MIAMI (NewsNation Now) — Sherronda Daye was making six figures with her successful bakery and catering business that supplied desserts to Miami sporting arenas.
Now, she is barely making it and trying to pivot into a new business.
“When the pandemic hit for me, reality put on six inch pumps and was like so what are we going to do? You find yourself in the midst of a pandemic and you are like damn this is what bottom feels like,” said Daye. “And you are trying to climb yourself back to that momentous place you felt at the beginning of 2016.”
Black and Hispanic wealth grew faster than white wealth pre-pandemic, between 2016 and 2019, according to a report by the Federal Reserve. Black net worth grew by about 33%, Hispanic net worth grew by about 65%, and white net worth grew by 3%.
“There is a shift. But I don’t know that the shift has had the magnitude you can feel it and feel the earth shake under your feet,” said Daye.
While the growth numbers show positive trends during those years, there is still a massive wealth gap that exists between white and minority families. The median wealth for Black families is about $24,000, for Hispanic families, it is about $36,000 and for white families, it is about $188,000.
“We need to understand why that wealth gap is so large. And some of our work at our center has traced that back to historical inequities. But I think it is important to focus on that growth as well because far too often there has been a focus on the deficits and I think it is important to applaud and understand why wealth grew in this time period,” said Lowell Ricketts with the Federal Reserve Bank of St. Louis.
Kristin Kitchen grew up financially poor, but is now living her dream. She owns the Dunns-Josephine, a boutique hotel in Miami. She is skeptical the average Black family felt their net worth grow from 2016 to 2019 but is optimistic about the future.

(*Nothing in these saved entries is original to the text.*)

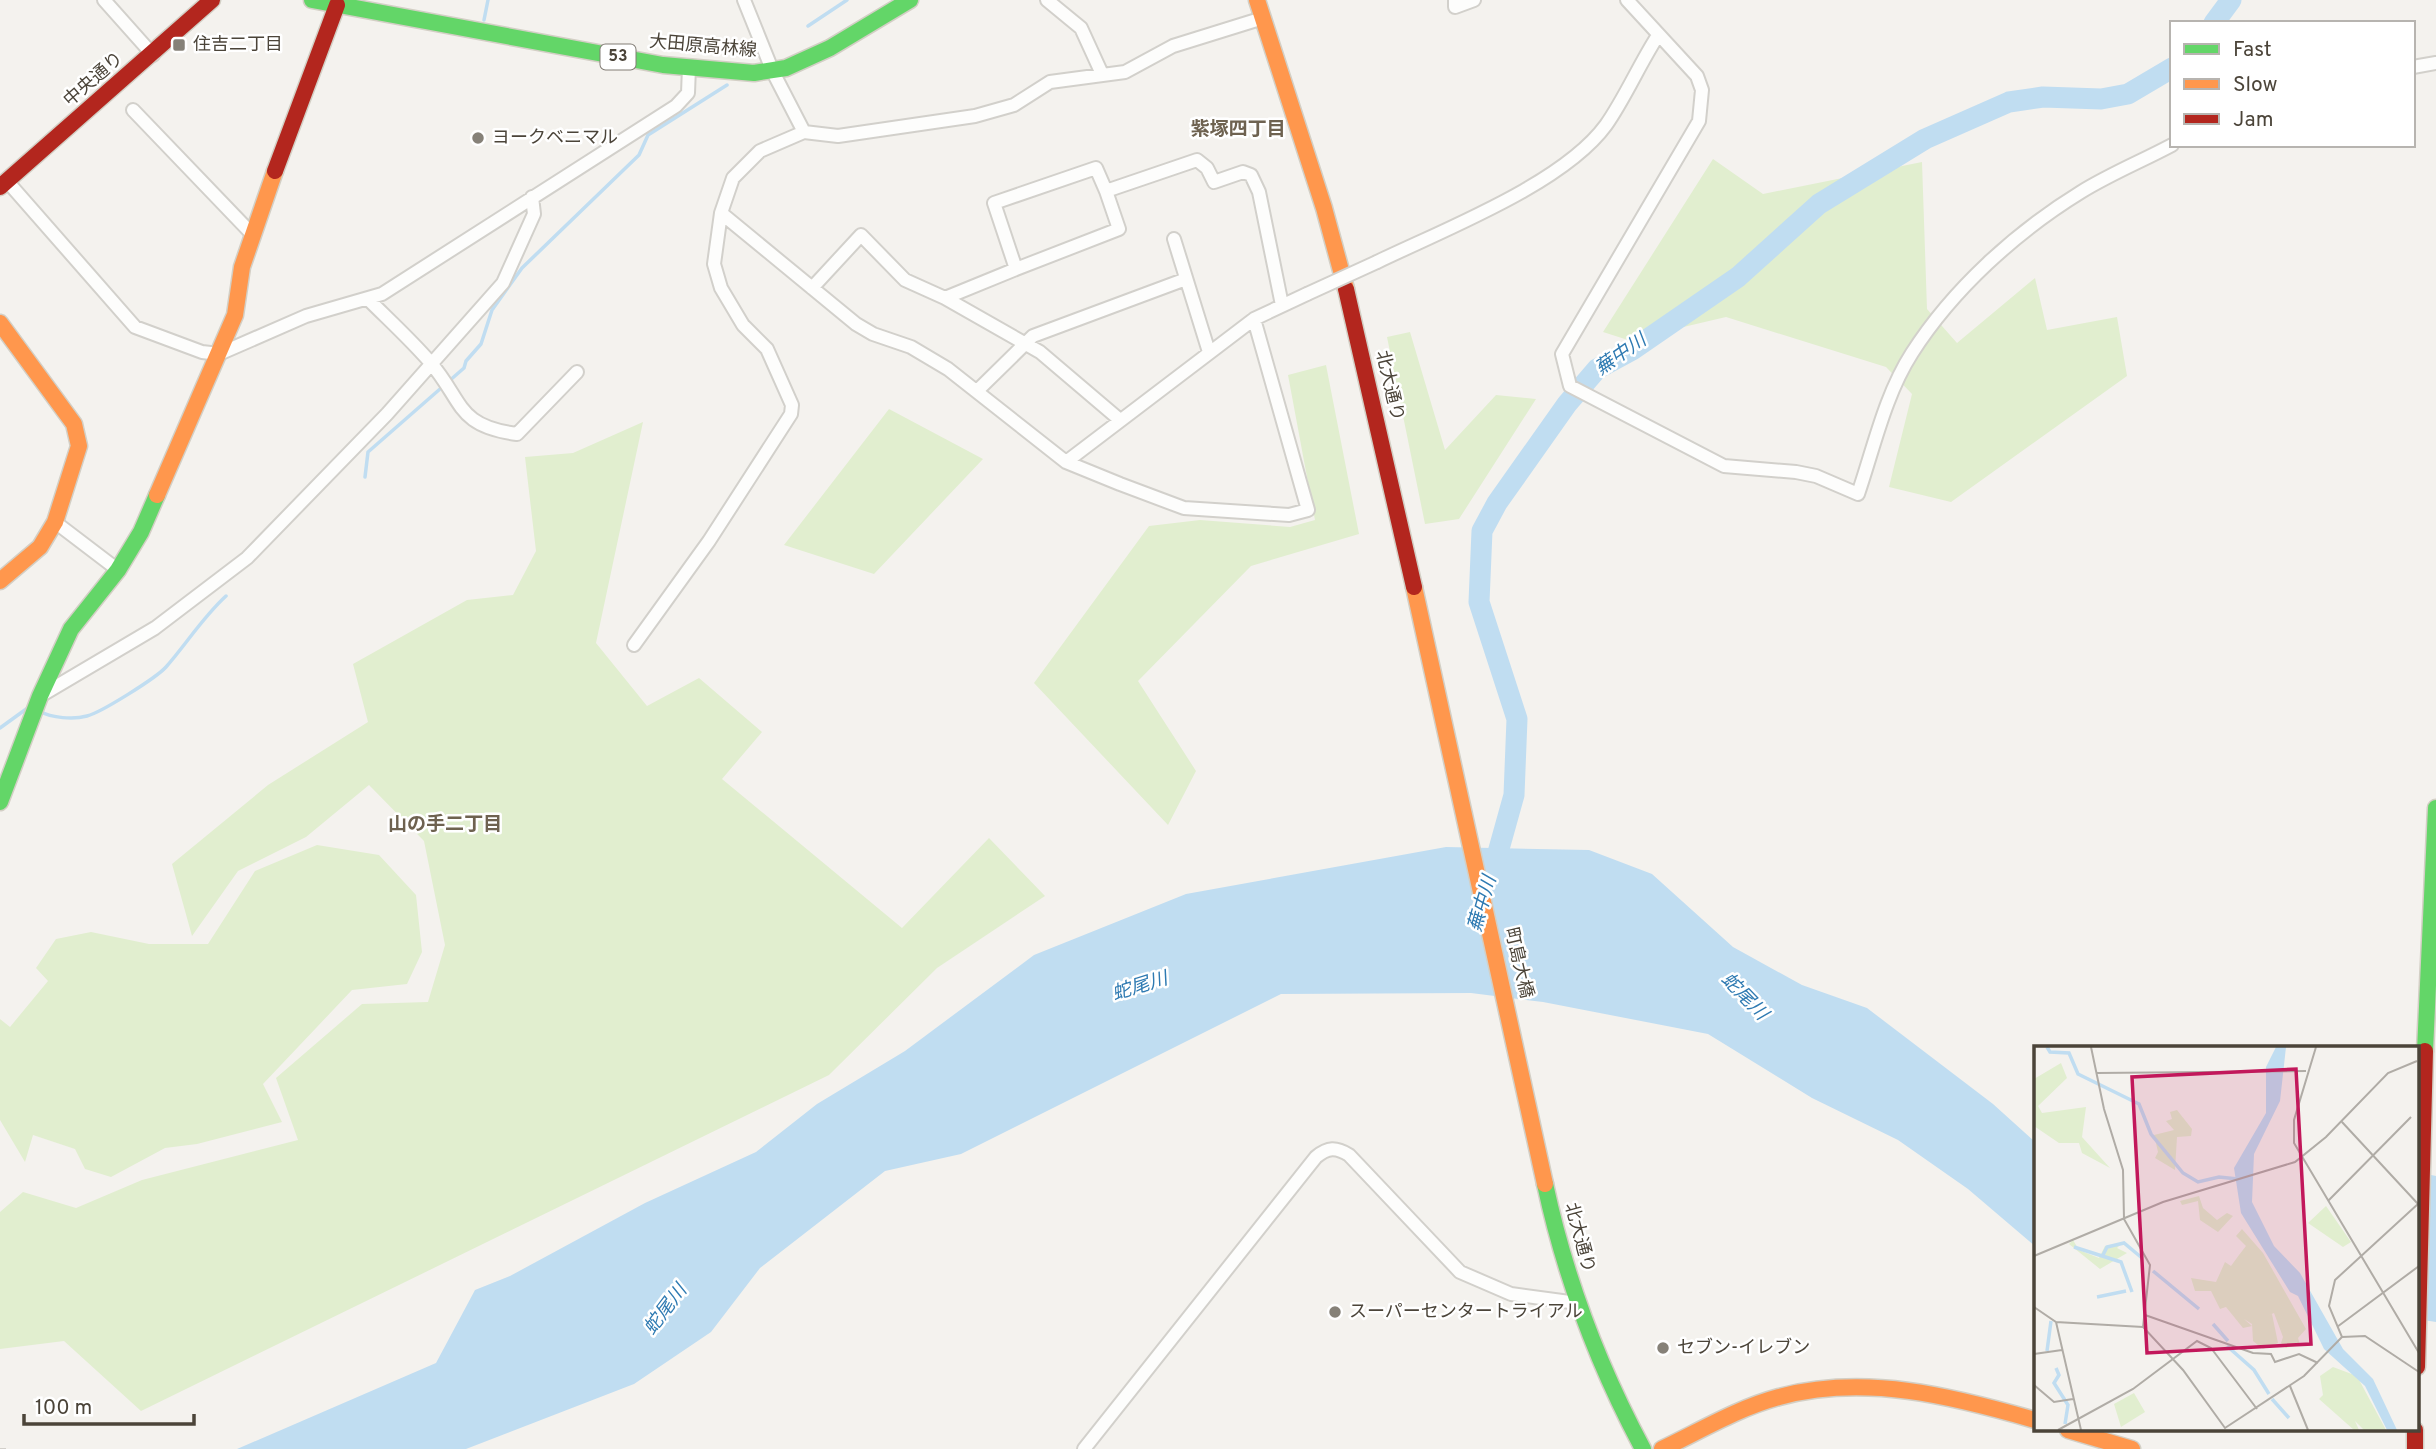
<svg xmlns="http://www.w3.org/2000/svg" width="2436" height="1449" font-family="Overpass,'Noto Sans JP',sans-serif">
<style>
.green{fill:#e1eecf}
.water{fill:#c0ddf1}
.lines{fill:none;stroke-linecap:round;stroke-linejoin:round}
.stream{stroke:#c0ddf1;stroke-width:3.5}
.river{stroke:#c0ddf1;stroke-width:21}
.street-tunnel{stroke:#d2cfca;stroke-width:12;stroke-dasharray:12 6;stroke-linecap:butt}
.street-casing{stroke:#d2d0cb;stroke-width:16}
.fast-casing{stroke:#d3cfc5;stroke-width:19}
.slow-casing{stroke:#d3cfc5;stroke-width:19}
.jam-casing{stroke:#d3cfc5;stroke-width:19}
.street{stroke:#fdfdfc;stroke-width:12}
.fast{stroke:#63d668;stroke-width:16}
.slow{stroke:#ff974d;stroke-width:16}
.jam{stroke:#b3261e;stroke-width:16}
.street-bridge-casing{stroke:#d2d0cb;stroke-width:16;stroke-linecap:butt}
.street-bridge{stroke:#fdfdfc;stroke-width:12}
.poi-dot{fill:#868178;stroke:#fff;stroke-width:2.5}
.labels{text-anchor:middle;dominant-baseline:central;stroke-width:5;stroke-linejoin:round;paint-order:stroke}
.shield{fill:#fff;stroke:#817c74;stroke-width:2}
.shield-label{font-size:16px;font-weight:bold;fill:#4b4439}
.poi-label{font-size:18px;fill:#4b4439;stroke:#fff;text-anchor:start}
.street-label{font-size:18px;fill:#4b4439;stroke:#fff}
.neighbourhood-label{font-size:19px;font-weight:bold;fill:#6e6250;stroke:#fff}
.water-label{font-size:19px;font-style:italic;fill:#2e7ab2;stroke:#fff}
.inset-river{fill:none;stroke:#c0ddf1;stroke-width:3.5}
.inset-road{fill:none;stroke:#b0aca6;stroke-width:2}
.view{fill:#c2185b;fill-opacity:0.15;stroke:#c2185b;stroke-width:3.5}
.inset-edge{fill:none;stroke:#4b4439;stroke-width:3.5}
</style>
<rect width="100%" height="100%" fill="#f4f2ee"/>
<!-- green -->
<path class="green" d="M 1713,159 L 1763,194 L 1922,162 L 1927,309 L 1957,343 L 2035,278 L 2047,330 L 2117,317 L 2127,376 L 1951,502 L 1889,487 L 1912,394 L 1886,367 L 1726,317 L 1628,340 L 1603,332 Z
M 1410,332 L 1445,450 L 1496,395 L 1536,399 L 1459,519 L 1425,524 L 1387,337 Z
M 1326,365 L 1359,534 L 1251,566 L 1138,681 L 1196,771 L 1168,825 L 1034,683 L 1149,526 L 1200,520 L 1290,527 L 1315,520 L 1288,375 Z
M 889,409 L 983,459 L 874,574 L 784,545 Z
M 643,422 L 596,643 L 647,706 L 699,678 L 762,732 L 722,779 L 902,928 L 989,838 L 1045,896 L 937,968 L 829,1075 L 141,1411 L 64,1341 L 0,1349 L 0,1212 L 23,1192 L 76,1208 L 142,1180 L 298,1140 L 276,1078 L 362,1004 L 428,1002 L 445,945 L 424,841 L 369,785 L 306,837 L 238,871 L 192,936 L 172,864 L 268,785 L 368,722 L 353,664 L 467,600 L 513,595 L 536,551 L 525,457 L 573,453 Z
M 317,845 L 379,855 L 416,895 L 422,952 L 407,984 L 352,990 L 263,1084 L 282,1122 L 197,1144 L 165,1148 L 111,1177 L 85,1169 L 75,1149 L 33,1135 L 25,1162 L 0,1120 L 0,1019 L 10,1027 L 48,981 L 36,968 L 56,939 L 91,932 L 149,944 L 208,944 L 255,871 Z"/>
<!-- water -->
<path class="water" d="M 1446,847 L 1589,850 L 1652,874 L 1733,947 L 1802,985 L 1867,1008 L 1993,1104 L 2035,1142 L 2035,1246 L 1968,1189 L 1898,1140 L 1812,1098 L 1708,1034 L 1543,1002 L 1471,993 L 1281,994 L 961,1154 L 885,1171 L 760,1268 L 711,1332 L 634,1384 L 466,1449 L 237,1449 L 436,1363 L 475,1290 L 510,1276 L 645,1203 L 756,1152 L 817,1104 L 905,1051 L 1034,955 L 1186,894 Z
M 2417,1172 L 2436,1176 L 2436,1322 L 2417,1319 Z"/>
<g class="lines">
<!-- stream -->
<path class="stream" d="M 484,20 L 488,0
M 808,26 L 847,0
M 365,477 L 368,452 L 464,368 L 466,361 L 481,344 L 492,310 L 522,268 L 639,155 L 648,135 L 727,85
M 39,711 C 52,718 73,720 87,716 C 102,712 156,678 166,667 C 187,643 203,617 226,596
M 0,728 L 29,707"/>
<!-- river -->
<path class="river" d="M 2214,23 L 2231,0
M 1492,874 L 1514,795 L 1517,719 L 1479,602 L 1482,531 L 1497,503 L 1567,404 L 1597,369 L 1632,350 L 1738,277 L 1819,204 L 1925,139 L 2009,102 L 2043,97 L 2101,99 L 2128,94 L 2172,68"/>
<!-- street-tunnel -->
<path class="street-tunnel" d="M 0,1448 L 0,1449"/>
<defs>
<path id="street" d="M 104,0 L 153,55
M 1047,0 L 1081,28 L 1102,74
M 1455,0 L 1455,7 L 1474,0
M 1627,0 L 1697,76 L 1702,90 L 1699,121 L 1562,354 L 1570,386 L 1724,466 L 1796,472 L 1816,476 L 1858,494 C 1874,447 1885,395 1912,353 C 1953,289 2016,232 2081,192 C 2110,174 2142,161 2172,145
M 2413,67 L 2436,63
M 133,110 L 252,234
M 804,132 L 838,136 L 975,116 L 1014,105 L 1050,82 L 1125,72 L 1173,46 L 1263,18
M 7,181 L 135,327 L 202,352 L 219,354 L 306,316 L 382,294 L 676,106 L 688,93 L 689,67
M 721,213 L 856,324 L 873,334 L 911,347 L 948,369 L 1066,462 L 1120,484 L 1184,508 L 1289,515 L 1308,510 L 1254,319
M 1174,239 L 1209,352
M 1377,262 C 1443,230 1563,184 1606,125 C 1625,98 1639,65 1657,37
M 1016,269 L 1119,229 L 1106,191
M 812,288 L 861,235 L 905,280 L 945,298 L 1040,352 L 1120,420
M 945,298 L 1016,269 L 994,203 L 1096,168 L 1106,191 L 1197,160 L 1207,168 L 1214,182 L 1243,172 L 1251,175 L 1259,192 L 1282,305
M 368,299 C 389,320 411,340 430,362 C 464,402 456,426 517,434 L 577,372
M 979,389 L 1033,336 L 1186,279
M 1066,462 L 1254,319 L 1307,294
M 55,522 L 118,570
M 634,645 L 709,541 L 791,414 L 792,405 L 767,349 L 743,325 L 721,288 L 714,264 L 721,213 L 733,178 L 760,151 L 804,132 L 773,72 L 744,0
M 40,696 L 155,628 L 247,558 L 387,414 L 503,283 L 534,214 L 532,197
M 1084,1449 L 1316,1157 C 1328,1147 1336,1147 1349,1155 L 1460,1272 L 1511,1294 L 1577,1303"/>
<path id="fast" d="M 312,0 L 663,65 L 754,73 L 786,68 L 830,48 L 910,0
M 0,802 L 40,696 L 71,629 L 118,570 L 141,532 L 157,495
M 2425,1051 L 2436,808
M 1545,1184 C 1565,1277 1598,1365 1643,1449"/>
<path id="slow" d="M 1257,0 L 1324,208 L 1346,289
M 0,323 L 74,424 L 79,446 L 55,522 L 40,547 L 0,581
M 157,495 L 235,315 L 242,267 L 275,171
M 1414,587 L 1545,1184
M 2068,1430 L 2132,1449
M 1662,1449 C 1700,1431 1738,1408 1779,1397 C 1865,1374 1952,1396 2035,1420"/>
<path id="jam" d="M 275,171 L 337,5
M 0,187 L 212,0
M 1346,289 L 1414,587
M 2417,1367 L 2425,1051
M 2415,1430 L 2415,1449"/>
</defs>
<!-- street casing -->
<use href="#street" class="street-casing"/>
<!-- fast casing -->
<use href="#fast" class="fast-casing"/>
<!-- slow casing -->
<use href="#slow" class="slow-casing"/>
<!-- jam casing -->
<use href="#jam" class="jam-casing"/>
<!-- street -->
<use href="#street" class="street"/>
<!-- fast -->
<use href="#fast" class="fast"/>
<!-- slow -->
<use href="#slow" class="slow"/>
<!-- jam -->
<use href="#jam" class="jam"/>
<defs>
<path id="street-bridge" d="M 1307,294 L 1377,262"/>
</defs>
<!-- street-bridge casing -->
<use href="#street-bridge" class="street-bridge-casing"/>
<!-- street-bridge -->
<use href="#street-bridge" class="street-bridge"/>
</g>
<!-- markers -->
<g class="poi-dot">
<rect x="172" y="38" width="14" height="14" rx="3.5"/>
<circle cx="478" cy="138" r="7"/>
<circle cx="1335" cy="1312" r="7"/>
<circle cx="1663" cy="1348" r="7"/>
</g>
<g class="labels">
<!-- shield labels -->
<rect class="shield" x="600.5" y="44.5" width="35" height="25" rx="5"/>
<g class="shield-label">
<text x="618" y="57">53</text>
</g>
<!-- poi labels -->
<g class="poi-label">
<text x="193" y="45">住吉二丁目</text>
<text x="492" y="138">ヨークベニマル</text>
<text x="1349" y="1312">スーパーセンタートライアル</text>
<text x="1677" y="1348">セブン-イレブン</text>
</g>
<!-- street labels -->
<g class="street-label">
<text transform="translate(703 47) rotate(5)">大田原高林線</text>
<text transform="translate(94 80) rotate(-41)">中央通り</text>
<text transform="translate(1389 386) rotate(77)">北大通り</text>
<text transform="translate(1518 963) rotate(77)">町島大橋</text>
<text transform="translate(1579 1238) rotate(75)">北大通り</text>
</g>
<!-- neighbourhood labels -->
<g class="neighbourhood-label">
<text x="1238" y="130">紫塚四丁目</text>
<text x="445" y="825">山の手二丁目</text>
</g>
<!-- water labels -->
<g class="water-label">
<text transform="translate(1621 355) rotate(-35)">蕪中川</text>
<text transform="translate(1483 904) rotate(-74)">蕪中川</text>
<text transform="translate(1140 987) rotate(-17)">蛇尾川</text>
<text transform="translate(1744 997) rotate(46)">蛇尾川</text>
<text transform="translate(666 1310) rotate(-53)">蛇尾川</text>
</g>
</g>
<!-- overview -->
<g transform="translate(2034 1046)">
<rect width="385" height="385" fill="#f4f2ee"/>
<path d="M 27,17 L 33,32 L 4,60 L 8,67 L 52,61 L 48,91 L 76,122 L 48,107 L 45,97 L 25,97 L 0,80 L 0,33 ZM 143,64 L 158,83 L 157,90 L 143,91 L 141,124 L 121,112 L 124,106 L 120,89 L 140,84 L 132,75 L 138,73 L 136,66 ZM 165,150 L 169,162 L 183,174 L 193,167 L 199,170 L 184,186 L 166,174 L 164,155 L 148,159 L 146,155 ZM 292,160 L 317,196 L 309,201 L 274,177 ZM 208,183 L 229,207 L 272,283 L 264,292 L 266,299 L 252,302 L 247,297 L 249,291 L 240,267 L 233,270 L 238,268 L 244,297 L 229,303 L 219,295 L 218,278 L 210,273 L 218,280 L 209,282 L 192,261 L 186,263 L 177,245 L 161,245 L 157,232 L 182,236 L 191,216 L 197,220 L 205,209 L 212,200 L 202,190 ZM 39,194 L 45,204 L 65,212 L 71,200 L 87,198 L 83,202 L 93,207 L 66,223 L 35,198 ZM 299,321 L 323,330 L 352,384 L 330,384 L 321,375 L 325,384 L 320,384 L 285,353 L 289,349 L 286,330 ZM 100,347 L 111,366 L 87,381 L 80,358 Z" fill="#e1eecf"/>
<path d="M 242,1 L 252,1 L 246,55 L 220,108 L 218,156 L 240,200 L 266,227 L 309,303 L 339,333 L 363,384 L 353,384 L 331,340 L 290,303 L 264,250 L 256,246 L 207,167 L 200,122 L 232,67 L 232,21 Z" fill="#c0ddf1"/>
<path class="inset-river" d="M 13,1 L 16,6 L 35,7 L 44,28 L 105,58 L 117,88 L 149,127 L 164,136 L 185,131 L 204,133M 40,201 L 87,216 L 98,246M 69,209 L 73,201 L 90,197 L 108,212M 119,225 L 165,263M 63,251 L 92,245M 179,278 L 194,295M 193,300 L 220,324 L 235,348M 13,305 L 17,275M 22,322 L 25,329 L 20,337 L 34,359 L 31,378M 238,353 L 255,372"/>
<path class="inset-road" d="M 57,1 L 70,63 L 89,124 L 90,173 L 116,219 L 109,281 L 149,324 L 191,382 L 270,330 L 308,291 L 295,260 L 301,234 L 385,157M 282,1 L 260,74 L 260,97 L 385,307M 63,27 L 272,25M 308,76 L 384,158M 294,155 L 377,71M 0,210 L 129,156 L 261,116 L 292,91 L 354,27 L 383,15M 0,261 L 22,276 L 109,281M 111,269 L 219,307 L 237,308 L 241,316 L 265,308 L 284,317M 22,276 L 47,384M 303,281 L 385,220M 308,291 L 331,290 L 385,326M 0,308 L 28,304M 0,339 L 20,356 L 39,353M 256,340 L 274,384M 24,384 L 99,343 L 163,295 L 177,302 L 223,363"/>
<path class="view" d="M 262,23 L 277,298 L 113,307 L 98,31 Z"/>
<rect width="385" height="385" class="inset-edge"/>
</g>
<!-- legend -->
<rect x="2170" y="21" width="245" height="126" fill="#ffffff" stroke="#b7b4b0" stroke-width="2"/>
<rect x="2184" y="44" width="35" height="10" fill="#63d668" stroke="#b7b4b0" stroke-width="2"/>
<text x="2233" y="56" font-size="21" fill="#4b4439">Fast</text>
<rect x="2184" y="79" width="35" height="10" fill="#ff974d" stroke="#b7b4b0" stroke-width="2"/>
<text x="2233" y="91" font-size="21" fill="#4b4439">Slow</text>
<rect x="2184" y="114" width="35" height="10" fill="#b3261e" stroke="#b7b4b0" stroke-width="2"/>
<text x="2233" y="126" font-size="21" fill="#4b4439">Jam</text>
<!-- scale -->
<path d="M24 1414v10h170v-10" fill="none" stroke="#4b4439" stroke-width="3.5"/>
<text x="35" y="1414" font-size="21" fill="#4b4439" stroke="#ffffff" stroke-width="5" paint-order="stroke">100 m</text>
</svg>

“I think this moment with the pandemic and George Floyd. There is a moment in America where maybe things will turn around. Maybe net worth will grow in a number where it is not 17,000 to 23,000 but 23,000 to 100,000. Where we would get to 50% of the average net worth of a White person,” said Kitchen.
Sherronda and her family thought they were on their way to that but then the coronavirus pandemic hit.
“Is it easy? No it is not. Do I make it look easy? Probably a little more than it is. But when you go from getting $1,000 invoices on a weekly basis to selling tea and getting ten or twenty dollars per order, that gap is a hard gap to fill. I don’t care who you are. That is a hard gap. Because when I make that ten or twenty dollars I have a choice. Do I take this and put it back into the business to drum up more business? Or do I pay the rent,” Daye said.